Closed ljj7975 closed 4 weeks ago
@jianzongwu @xushilin1 See this question.
Thank you for raising this important question. We appreciate the opportunity to clarify.
You are correct that GLIP and GroundingDINO are not included in OVOD (Table 1) due to fundamental differences in task formulation. GLIP and GroundingDINO focus on detecting specific objects referred to by a text query, such as "the red car" or "the largest apple," which requires understanding descriptive attributes provided at inference time. In contrast, OVOD assumes that a set of class names (both base and novel) is provided before inference, and the model searches for objects that belong to any of these predefined classes.

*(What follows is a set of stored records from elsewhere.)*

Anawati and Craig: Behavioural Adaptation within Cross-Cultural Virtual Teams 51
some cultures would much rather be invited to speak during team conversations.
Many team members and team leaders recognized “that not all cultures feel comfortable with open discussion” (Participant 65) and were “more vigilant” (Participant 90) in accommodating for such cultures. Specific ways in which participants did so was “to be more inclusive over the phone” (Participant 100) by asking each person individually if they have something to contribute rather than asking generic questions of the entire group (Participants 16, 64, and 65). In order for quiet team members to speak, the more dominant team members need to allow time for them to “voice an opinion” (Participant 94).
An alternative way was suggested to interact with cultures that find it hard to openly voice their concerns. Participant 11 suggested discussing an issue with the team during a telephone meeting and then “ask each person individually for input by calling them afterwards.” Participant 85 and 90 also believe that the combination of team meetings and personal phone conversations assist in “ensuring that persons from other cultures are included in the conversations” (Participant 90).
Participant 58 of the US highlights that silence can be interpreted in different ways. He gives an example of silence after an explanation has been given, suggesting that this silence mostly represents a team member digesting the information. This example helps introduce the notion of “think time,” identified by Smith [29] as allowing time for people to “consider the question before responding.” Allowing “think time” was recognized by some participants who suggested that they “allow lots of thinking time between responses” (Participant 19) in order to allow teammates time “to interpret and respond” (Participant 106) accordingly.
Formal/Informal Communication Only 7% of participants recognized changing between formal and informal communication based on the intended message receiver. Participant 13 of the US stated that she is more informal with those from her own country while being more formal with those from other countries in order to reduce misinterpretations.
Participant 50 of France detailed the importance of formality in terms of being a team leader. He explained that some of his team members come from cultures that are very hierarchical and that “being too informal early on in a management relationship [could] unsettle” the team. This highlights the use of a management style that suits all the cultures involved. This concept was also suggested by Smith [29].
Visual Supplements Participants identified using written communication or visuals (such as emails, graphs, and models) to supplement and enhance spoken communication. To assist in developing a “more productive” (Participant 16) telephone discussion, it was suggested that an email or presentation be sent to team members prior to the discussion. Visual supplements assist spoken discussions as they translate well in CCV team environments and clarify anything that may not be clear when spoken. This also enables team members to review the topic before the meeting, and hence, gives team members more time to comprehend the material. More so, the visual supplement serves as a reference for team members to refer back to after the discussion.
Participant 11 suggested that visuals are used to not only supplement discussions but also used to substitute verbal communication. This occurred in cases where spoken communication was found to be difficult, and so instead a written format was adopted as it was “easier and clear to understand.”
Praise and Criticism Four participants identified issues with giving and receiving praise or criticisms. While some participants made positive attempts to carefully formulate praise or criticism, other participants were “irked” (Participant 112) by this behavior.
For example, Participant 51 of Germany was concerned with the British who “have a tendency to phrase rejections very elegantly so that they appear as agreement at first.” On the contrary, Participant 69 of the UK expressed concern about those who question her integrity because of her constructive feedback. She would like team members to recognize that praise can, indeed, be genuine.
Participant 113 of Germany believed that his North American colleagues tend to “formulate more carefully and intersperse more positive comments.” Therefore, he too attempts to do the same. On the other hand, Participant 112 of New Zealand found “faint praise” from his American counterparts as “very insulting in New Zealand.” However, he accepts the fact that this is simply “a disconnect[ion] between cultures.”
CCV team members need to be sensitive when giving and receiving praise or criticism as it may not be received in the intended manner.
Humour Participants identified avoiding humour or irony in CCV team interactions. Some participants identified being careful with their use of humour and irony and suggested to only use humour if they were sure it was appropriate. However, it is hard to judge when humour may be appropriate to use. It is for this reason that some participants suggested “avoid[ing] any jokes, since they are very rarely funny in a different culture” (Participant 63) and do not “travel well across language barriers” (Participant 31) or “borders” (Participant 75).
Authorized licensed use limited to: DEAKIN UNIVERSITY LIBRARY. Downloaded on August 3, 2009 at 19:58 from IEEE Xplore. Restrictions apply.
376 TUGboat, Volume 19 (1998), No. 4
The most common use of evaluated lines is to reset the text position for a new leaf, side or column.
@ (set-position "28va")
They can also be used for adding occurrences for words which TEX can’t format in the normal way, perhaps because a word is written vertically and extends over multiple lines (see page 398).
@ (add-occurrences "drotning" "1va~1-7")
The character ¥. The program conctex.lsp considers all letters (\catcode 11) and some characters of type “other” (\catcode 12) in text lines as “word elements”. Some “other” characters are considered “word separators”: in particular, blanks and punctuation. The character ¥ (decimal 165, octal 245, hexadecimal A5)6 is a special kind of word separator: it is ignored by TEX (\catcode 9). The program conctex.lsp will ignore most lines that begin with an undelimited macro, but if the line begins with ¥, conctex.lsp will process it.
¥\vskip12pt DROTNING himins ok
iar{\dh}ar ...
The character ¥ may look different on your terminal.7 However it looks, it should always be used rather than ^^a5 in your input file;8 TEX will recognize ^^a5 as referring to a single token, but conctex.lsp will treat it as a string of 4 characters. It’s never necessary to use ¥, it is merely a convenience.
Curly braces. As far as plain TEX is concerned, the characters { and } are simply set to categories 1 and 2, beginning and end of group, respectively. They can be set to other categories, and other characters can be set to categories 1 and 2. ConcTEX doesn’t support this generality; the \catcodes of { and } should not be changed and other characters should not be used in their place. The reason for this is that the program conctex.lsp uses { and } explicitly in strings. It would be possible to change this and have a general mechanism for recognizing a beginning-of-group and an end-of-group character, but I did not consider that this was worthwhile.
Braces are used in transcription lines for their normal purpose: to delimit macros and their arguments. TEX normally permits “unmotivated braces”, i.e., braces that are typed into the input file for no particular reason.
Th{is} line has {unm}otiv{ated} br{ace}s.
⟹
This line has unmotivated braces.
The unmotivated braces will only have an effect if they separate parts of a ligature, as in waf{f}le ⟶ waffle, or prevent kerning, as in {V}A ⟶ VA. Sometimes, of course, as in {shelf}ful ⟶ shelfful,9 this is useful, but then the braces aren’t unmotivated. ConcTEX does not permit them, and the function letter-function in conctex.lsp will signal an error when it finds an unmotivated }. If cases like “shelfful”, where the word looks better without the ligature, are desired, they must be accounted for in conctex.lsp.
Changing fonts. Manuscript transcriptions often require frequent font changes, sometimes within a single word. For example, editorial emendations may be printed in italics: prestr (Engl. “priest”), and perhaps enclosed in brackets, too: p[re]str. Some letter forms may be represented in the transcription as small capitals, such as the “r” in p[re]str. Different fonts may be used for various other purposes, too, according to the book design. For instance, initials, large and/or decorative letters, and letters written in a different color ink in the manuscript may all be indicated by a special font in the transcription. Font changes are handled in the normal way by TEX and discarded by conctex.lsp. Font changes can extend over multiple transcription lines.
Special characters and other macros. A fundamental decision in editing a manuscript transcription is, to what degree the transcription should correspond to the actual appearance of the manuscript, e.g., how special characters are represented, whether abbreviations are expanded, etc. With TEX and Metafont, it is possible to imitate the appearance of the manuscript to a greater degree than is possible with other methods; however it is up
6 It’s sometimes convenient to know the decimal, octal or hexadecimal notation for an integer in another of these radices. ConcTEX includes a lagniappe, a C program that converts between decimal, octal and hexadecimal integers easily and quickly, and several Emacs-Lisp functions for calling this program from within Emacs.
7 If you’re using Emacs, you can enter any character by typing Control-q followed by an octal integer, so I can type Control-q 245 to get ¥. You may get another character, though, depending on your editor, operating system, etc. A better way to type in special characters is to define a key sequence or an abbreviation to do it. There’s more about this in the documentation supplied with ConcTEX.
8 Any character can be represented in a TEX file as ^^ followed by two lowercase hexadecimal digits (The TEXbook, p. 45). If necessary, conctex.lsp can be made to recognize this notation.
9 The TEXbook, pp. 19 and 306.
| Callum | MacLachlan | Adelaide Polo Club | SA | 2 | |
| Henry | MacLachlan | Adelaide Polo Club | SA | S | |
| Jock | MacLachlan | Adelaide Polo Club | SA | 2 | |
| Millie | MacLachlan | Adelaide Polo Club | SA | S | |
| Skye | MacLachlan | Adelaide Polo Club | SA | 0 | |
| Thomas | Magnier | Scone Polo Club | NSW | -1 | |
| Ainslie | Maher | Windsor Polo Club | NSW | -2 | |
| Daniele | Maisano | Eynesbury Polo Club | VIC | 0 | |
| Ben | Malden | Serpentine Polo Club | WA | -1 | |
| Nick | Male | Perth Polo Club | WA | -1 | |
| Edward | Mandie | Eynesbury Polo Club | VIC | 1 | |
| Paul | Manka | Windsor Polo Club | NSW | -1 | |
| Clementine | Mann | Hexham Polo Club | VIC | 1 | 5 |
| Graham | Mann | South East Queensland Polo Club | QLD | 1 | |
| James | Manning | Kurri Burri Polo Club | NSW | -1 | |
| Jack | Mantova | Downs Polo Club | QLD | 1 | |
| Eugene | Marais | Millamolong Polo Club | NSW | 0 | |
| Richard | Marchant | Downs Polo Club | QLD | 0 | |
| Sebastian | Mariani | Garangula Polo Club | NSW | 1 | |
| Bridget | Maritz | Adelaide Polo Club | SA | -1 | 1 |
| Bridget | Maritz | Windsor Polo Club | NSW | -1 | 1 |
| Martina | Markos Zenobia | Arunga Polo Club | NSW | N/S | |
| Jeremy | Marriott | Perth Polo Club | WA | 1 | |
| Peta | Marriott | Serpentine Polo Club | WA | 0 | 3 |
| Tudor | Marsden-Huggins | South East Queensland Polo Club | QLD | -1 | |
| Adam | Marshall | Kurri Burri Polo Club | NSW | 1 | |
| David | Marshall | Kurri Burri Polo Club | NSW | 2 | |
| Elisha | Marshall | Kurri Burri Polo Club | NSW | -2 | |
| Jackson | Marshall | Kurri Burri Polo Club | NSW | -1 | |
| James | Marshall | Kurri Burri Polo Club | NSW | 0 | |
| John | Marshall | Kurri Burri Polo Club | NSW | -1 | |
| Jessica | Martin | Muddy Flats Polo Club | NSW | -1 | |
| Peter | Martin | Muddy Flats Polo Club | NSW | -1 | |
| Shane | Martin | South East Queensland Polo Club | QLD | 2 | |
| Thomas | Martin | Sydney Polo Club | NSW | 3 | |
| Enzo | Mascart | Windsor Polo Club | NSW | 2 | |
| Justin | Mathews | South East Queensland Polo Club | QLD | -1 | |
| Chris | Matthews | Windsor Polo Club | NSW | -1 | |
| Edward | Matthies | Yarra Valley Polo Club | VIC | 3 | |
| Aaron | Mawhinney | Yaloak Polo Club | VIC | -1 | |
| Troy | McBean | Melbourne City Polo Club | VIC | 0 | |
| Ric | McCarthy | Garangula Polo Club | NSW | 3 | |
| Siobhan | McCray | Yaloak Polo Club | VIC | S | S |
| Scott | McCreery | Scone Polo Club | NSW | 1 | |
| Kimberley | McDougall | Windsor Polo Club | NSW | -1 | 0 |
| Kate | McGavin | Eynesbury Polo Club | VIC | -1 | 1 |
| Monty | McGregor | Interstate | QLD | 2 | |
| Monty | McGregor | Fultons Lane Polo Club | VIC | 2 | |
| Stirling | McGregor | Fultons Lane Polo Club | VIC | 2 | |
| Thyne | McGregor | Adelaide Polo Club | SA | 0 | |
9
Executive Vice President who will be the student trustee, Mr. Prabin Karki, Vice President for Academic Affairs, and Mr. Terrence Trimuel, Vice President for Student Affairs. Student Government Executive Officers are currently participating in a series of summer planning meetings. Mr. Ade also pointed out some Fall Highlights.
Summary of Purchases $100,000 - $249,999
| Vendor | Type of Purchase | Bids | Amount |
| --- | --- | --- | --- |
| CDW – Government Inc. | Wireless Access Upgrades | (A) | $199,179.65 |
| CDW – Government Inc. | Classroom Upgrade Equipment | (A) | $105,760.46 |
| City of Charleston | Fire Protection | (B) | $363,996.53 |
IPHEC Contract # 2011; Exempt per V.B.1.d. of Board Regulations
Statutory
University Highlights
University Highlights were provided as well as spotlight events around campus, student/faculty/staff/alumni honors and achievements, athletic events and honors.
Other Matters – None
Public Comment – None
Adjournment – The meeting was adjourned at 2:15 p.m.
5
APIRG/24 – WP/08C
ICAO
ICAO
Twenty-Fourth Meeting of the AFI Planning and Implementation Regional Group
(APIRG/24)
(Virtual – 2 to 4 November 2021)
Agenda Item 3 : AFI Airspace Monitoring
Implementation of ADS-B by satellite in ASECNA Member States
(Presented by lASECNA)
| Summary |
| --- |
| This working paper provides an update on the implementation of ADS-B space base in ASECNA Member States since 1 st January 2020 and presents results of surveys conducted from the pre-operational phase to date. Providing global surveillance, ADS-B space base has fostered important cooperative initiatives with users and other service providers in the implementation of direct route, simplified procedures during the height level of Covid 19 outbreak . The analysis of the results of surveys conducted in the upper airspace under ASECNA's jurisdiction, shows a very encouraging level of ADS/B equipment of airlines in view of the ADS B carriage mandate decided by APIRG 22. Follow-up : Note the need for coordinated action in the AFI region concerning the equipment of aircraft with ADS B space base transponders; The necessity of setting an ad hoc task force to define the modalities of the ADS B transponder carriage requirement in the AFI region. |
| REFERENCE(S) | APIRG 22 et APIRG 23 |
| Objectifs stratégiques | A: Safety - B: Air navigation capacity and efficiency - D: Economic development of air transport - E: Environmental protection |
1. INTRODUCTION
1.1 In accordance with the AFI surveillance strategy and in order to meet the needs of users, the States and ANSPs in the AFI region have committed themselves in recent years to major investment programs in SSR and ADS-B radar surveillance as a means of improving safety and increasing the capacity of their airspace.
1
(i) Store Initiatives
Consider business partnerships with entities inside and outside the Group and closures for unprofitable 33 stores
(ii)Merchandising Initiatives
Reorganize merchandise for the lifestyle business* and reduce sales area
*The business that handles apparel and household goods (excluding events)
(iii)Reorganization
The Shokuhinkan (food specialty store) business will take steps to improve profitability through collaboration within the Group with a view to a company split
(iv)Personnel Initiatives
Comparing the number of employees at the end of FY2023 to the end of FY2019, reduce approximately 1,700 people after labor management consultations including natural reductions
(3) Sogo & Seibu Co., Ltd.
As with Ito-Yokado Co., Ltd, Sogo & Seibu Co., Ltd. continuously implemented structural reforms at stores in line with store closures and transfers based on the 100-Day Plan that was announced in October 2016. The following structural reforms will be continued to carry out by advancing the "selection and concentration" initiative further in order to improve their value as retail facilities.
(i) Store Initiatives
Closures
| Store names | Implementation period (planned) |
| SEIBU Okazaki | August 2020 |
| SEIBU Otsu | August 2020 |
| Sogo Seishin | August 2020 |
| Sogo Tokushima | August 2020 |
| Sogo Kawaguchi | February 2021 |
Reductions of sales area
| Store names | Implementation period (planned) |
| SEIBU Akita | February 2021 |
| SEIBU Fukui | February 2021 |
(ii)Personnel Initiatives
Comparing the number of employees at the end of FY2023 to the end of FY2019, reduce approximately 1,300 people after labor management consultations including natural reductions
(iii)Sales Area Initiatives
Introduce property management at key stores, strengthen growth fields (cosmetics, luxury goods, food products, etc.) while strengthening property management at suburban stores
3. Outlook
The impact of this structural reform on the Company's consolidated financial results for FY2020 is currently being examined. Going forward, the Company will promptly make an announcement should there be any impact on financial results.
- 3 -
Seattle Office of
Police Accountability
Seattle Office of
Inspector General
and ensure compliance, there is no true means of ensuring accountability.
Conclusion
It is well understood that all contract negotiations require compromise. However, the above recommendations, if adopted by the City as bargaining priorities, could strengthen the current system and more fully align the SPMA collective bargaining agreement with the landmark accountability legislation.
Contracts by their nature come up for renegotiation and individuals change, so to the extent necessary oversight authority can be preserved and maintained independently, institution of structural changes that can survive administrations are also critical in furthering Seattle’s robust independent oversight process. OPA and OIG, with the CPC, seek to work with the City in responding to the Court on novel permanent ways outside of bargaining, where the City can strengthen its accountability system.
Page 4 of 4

Regarding your point on the claim made in the Visual Grounding Tasks section (Section 3.2), we recognize that the phrase "without the given text information, such as class names" may have been misleading. What we intended to convey is that open-vocabulary object detection tasks do not require user-provided input queries in the form of descriptive text at inference time, as is common in visual grounding tasks. Instead, OVOD utilizes class names, including potential novel classes, in an implicit manner for recognition.
To clarify: visual grounding tasks provide a specific textual phrase that directly describes the object of interest, including both class and unique attributes. OVOD, on the other hand, uses class names without focusing on specific instances described by additional attributes.
Thank you for highlighting this confusion. We will revise the wording in our next draft to ensure it is clearer, particularly by removing the phrase "such as class names" and replacing "without the given text information" with "without user-provided query text" to accurately reflect the difference in input requirements.
What is the reasoning behind GLIP and GroundingDINO not being present in OVOD (Table 1)?
Is it because GLIP/GroundingDINO detects specific object referred by the text, While OVOD assumes that user provides a set of class names (base + novel) prior to inference, where model searches for the correct one out of the candidates?
I think I got even more confused as a reader because of your claim in Visual Grounding Tasks paragraphs of section 3.2. "Open vocabulary learning tasks require the model to automatically detect, segment and recognize new objects WITHOUT THE GIVEN TEXT INFORMATION, SUCH AS CLASS NAMES (?????), which is more challenging" If your answer to the question above is yes, then this claim is not correct because OVOD indirectly utilizes class names.
Can you clarify? Thanks.